I saw it elsewhere as well but it was not explained how they come up with it, especially the part about dot producting the error of the output layer with theta connecting output layer and hidden layers. I know chain rule to find gradients for weights and bias at any layer but this little twist has stumped me as I am unable to extrapolate my knowledge of calculus to this new situation.
The formula is below and appears in week 5 of the ML course on Coursera.
I am on my mobile and still learning Mathjax so I apologize beforehand but the formula says (assuming L4 is output layer):
Error at L3 = theta3.transpose dot Error at L4 * a3 .*(1-a3)
Where theta 3 are weights between layers 3 and 4 and a3 is the output of layer 3 with a sigmoid activation. Also.* is the element wise multiplication and dot is dot product.
I think Andrew uses sigmoid on every layer for this example.
Edit: I found the same question on Quora and again an answer without a thorough explanation.

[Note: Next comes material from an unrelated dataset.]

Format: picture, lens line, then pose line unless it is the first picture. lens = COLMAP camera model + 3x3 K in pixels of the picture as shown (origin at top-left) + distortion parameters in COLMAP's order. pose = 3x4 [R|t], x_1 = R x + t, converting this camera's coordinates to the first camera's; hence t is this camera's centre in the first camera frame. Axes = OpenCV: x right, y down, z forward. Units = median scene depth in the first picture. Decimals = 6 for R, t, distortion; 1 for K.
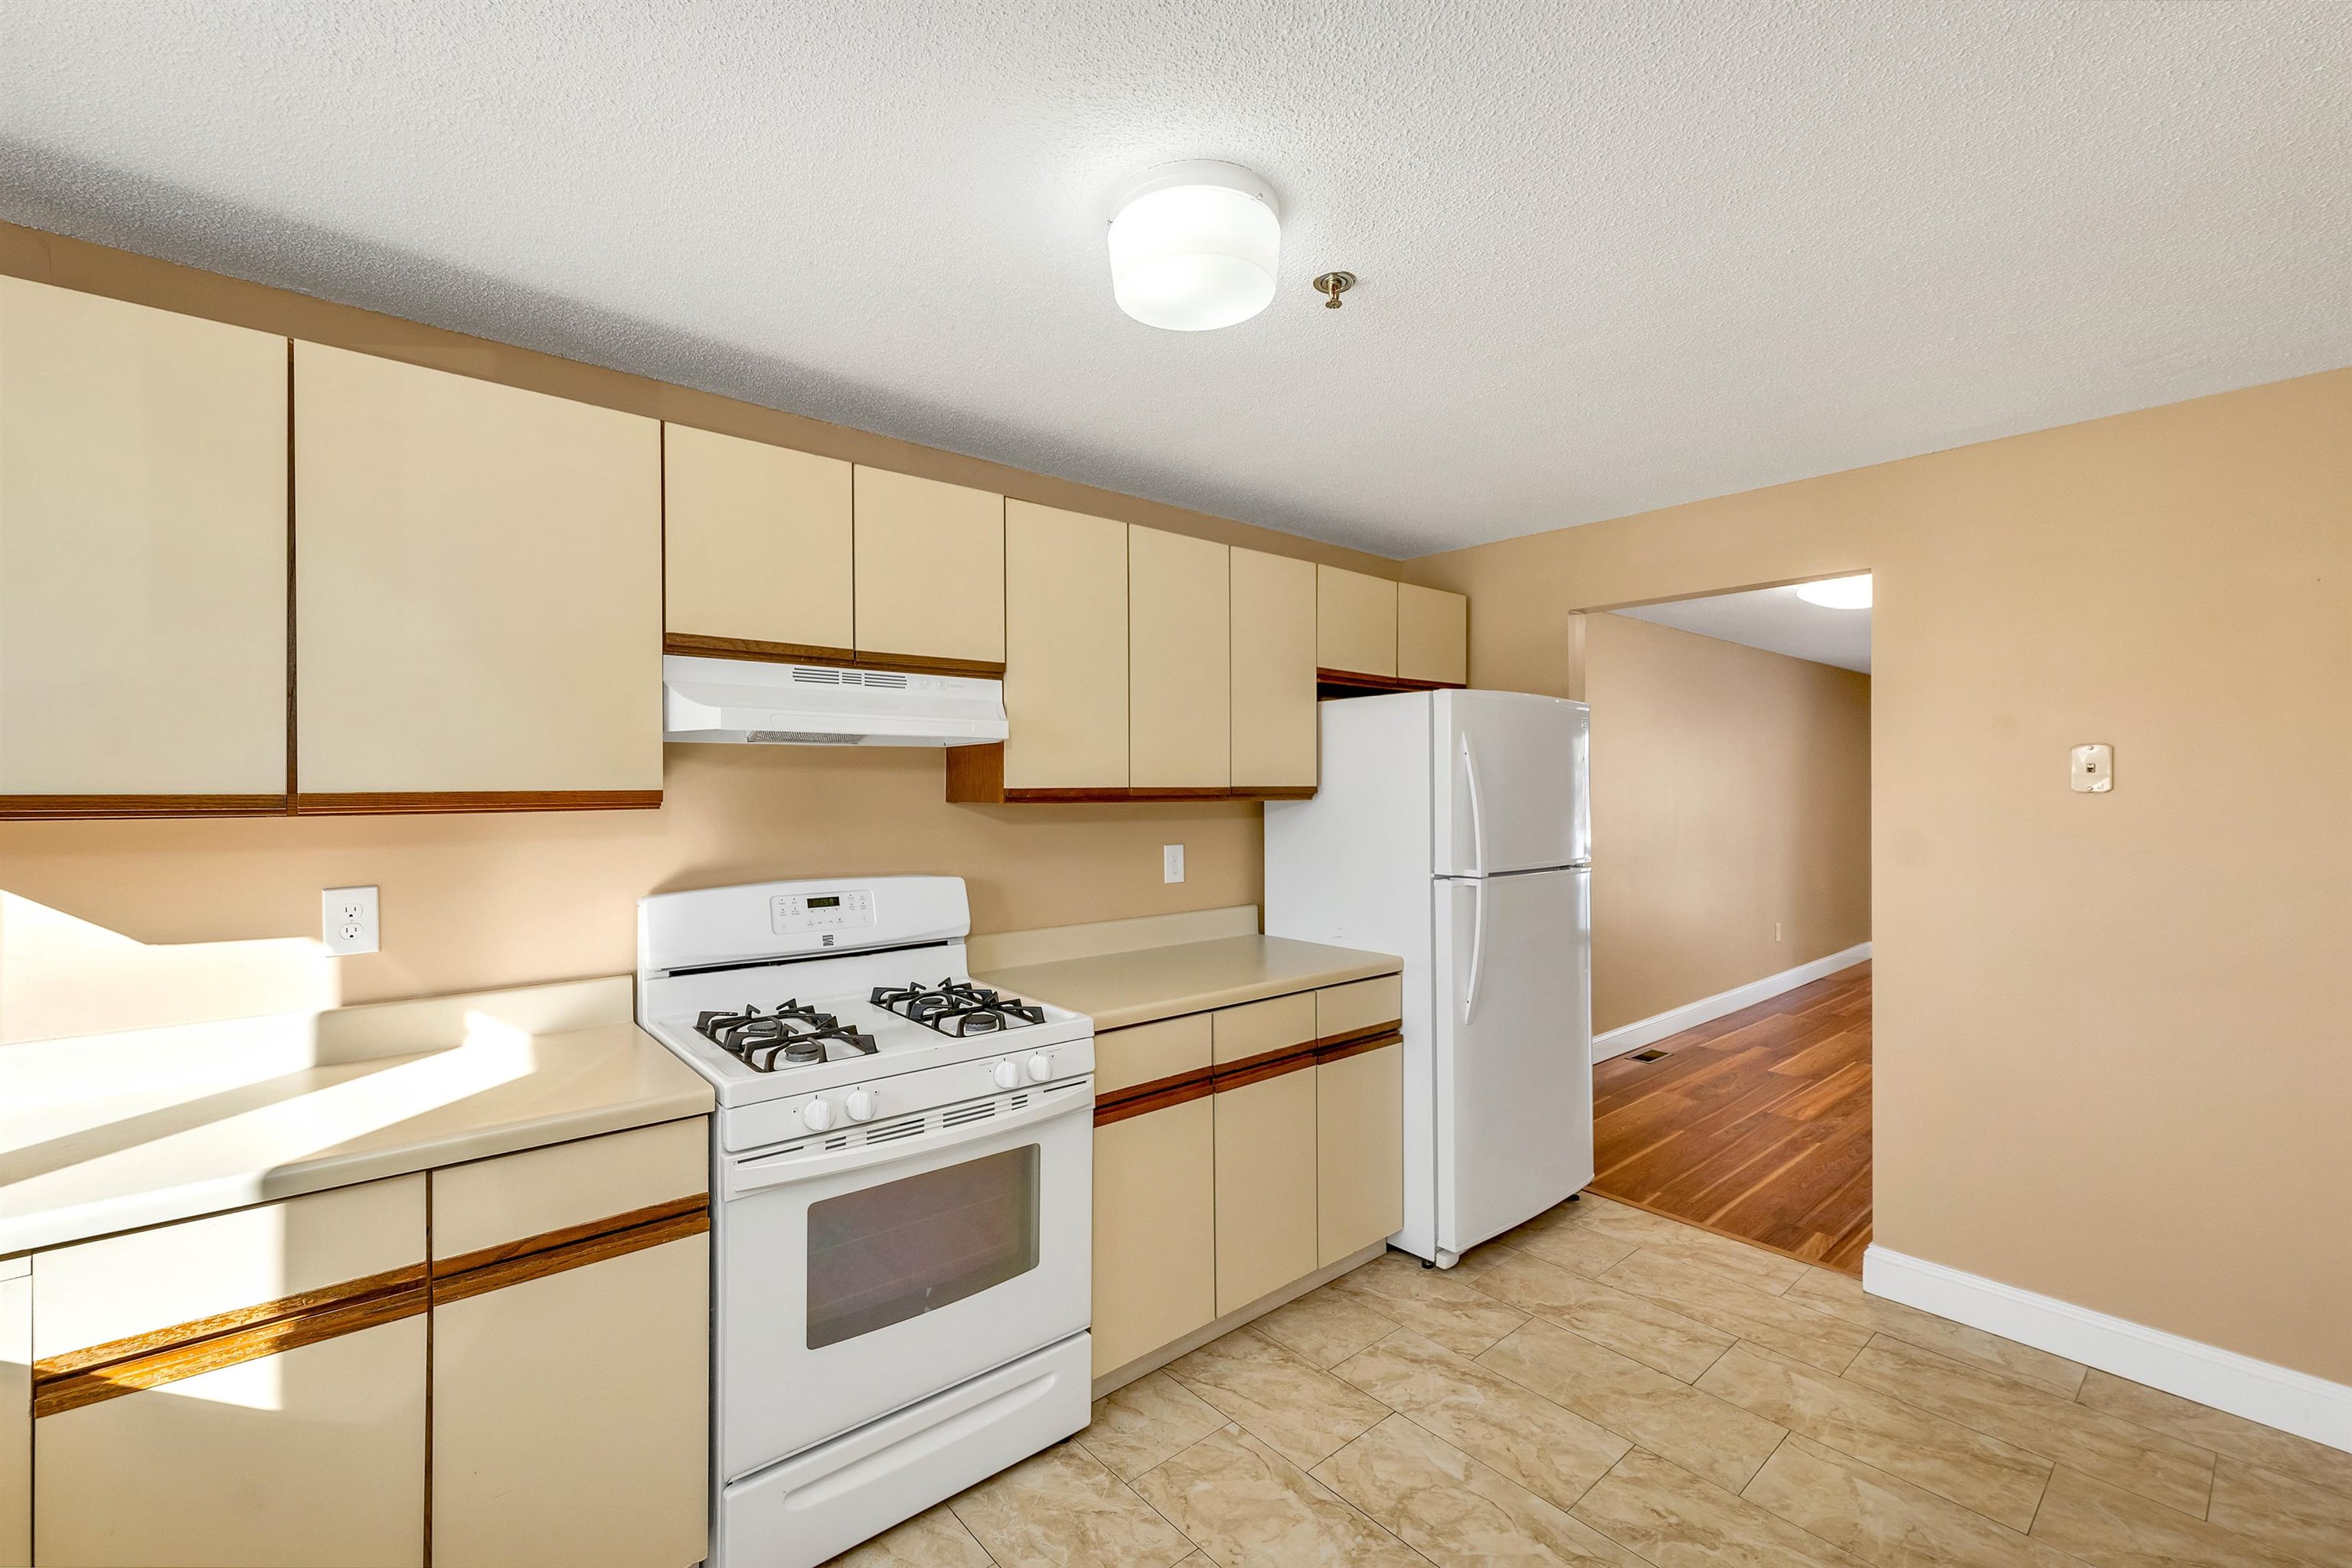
lens RADIAL K [[974.1, 0, 1176.0], [0, 974.1, 784.0], [0, 0, 1]] dist [-0.001752, -0.000124]
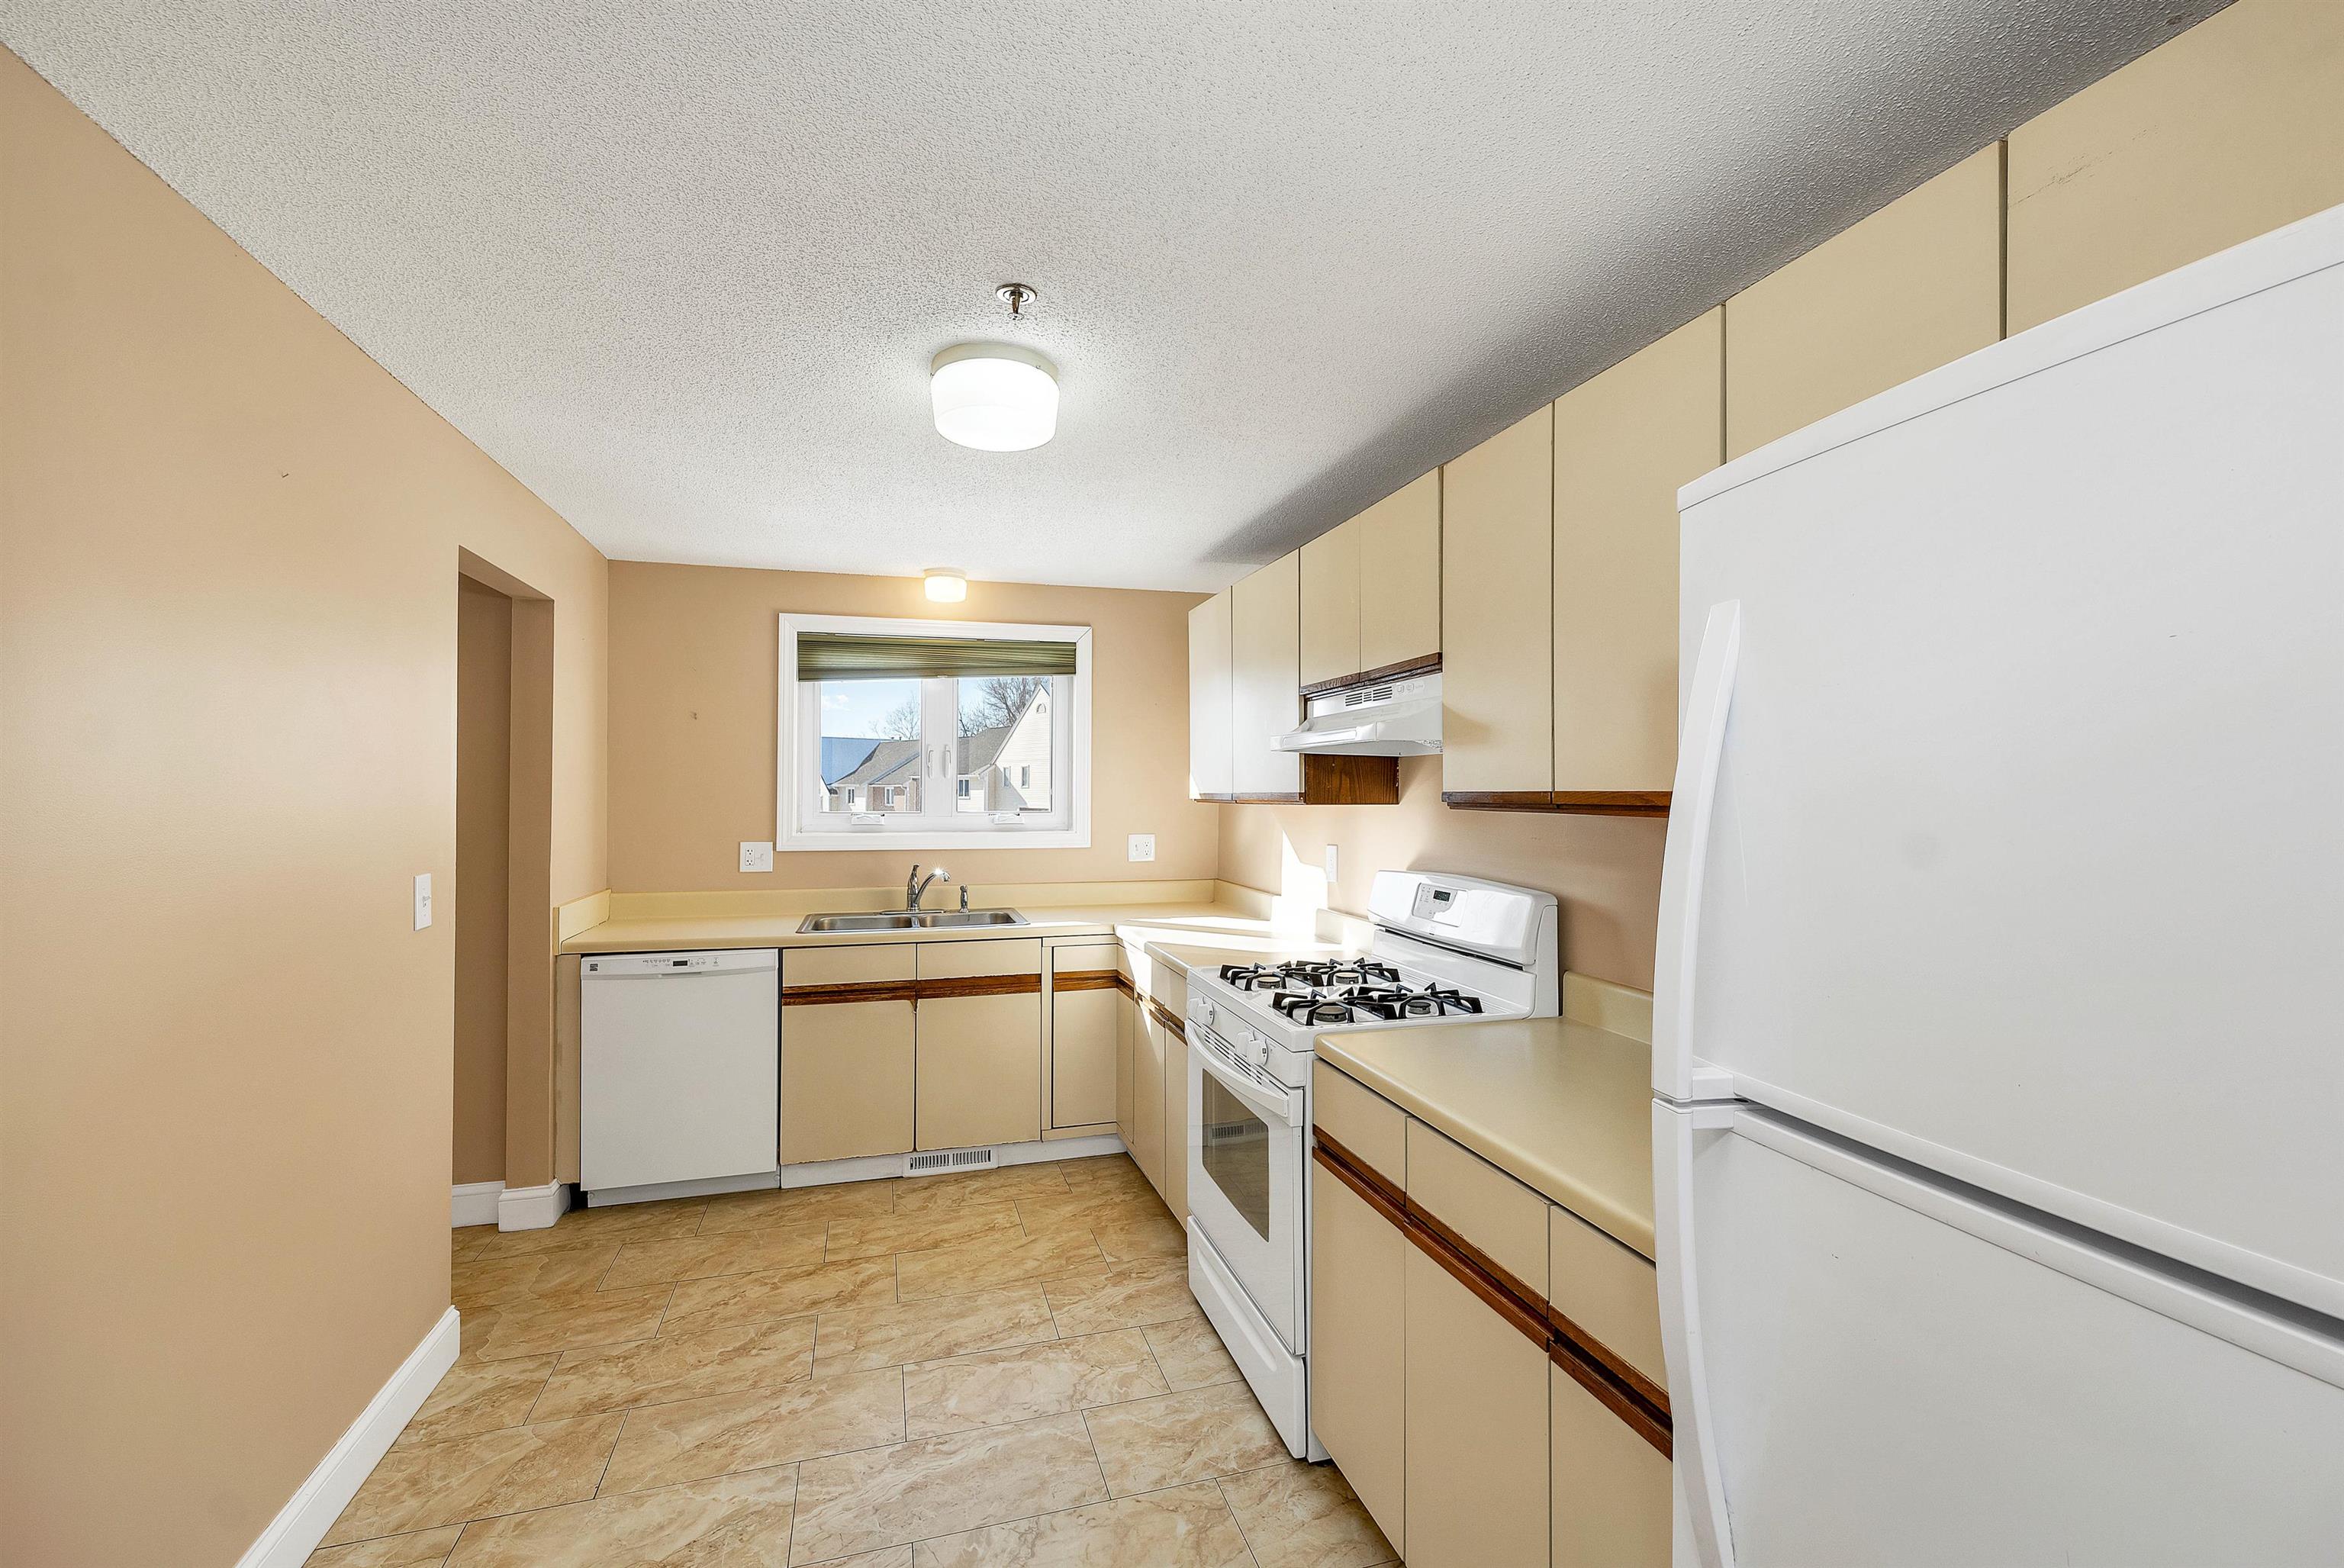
lens RADIAL K [[987.6, 0, 1163.7], [0, 987.6, 781.3], [0, 0, 1]] dist [-0.001195, -0.000073]
pose [[-0.415499, -0.005968, -0.909574, 0.827806], [0.006836, 0.999930, -0.009684, 0.001564], [0.909568, -0.010242, -0.415429, 1.258115]]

For example why can we just multiply the error term in layer L by theta to back propagate to error term in layer L-1? Where as in chain rule we just take partial derivatives along the path to a parameter we want the gradient for, this equation I have no idea how doing what they did can attribute error to particular nodes.
Also how can it be back prop if he skips the sigmoid on the final output layer and multiplies the final error by theta connecting to hidden layer?
That is not chain rule and I cannot find an explanation anywhere.
Honestly I feel that this course is geared for people who want to learn ML without the math. I wish there was more math or at least links to resources to explain things like this.
I found an answer here: hidden layer error for nn
I want to delete this but someone has upvoted it so perhaps the link and brief explanation will help someone.
Basically, The error in hidden layers is defined as the partial derivative of the cost with respect to the input "z" at that layer.
When you apply the chain rule and do some substitutions, you can get exactly what Andrew got.
Because I am not good with mathjax, I am posting two photos. But I believe that other answer on Cross-Validated Stack Exchange is a good one (except the notation where it says theta for layer (L+1), I subbed in theta for layer(L)). There is an alternate answer that says something about the notation and I think that person is correct. But I guess it might depend on whether you view the theta between for example, layers 3 and 4 belonging to 3 or 4.
I assumed calculations could be vectorized so my notes are much cleaner without many of the subscripts in the answer online. I am basically just showing the chain rule from layer to layer rather than to specific nodes.